→ **WORK INSTRUCTION**
Report how many of the lines below contain the string "finanze", matching case exactly, and give only that number.

→ **RECORD SET**
──────────
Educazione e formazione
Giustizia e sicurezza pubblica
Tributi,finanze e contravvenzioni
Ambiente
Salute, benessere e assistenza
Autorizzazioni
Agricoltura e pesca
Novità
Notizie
──────────
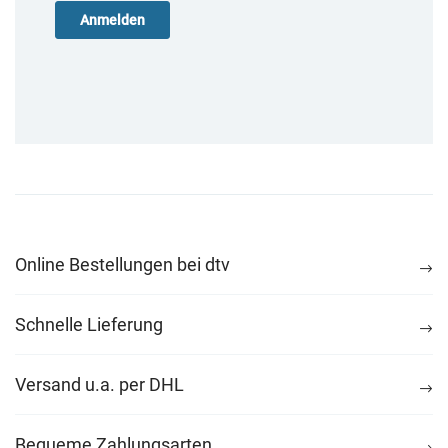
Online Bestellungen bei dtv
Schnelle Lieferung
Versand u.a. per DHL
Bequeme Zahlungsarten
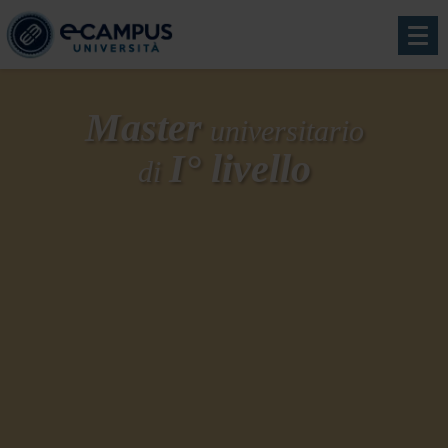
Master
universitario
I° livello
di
──────────
→ **ANSWER TO THIS EXERCISE**
1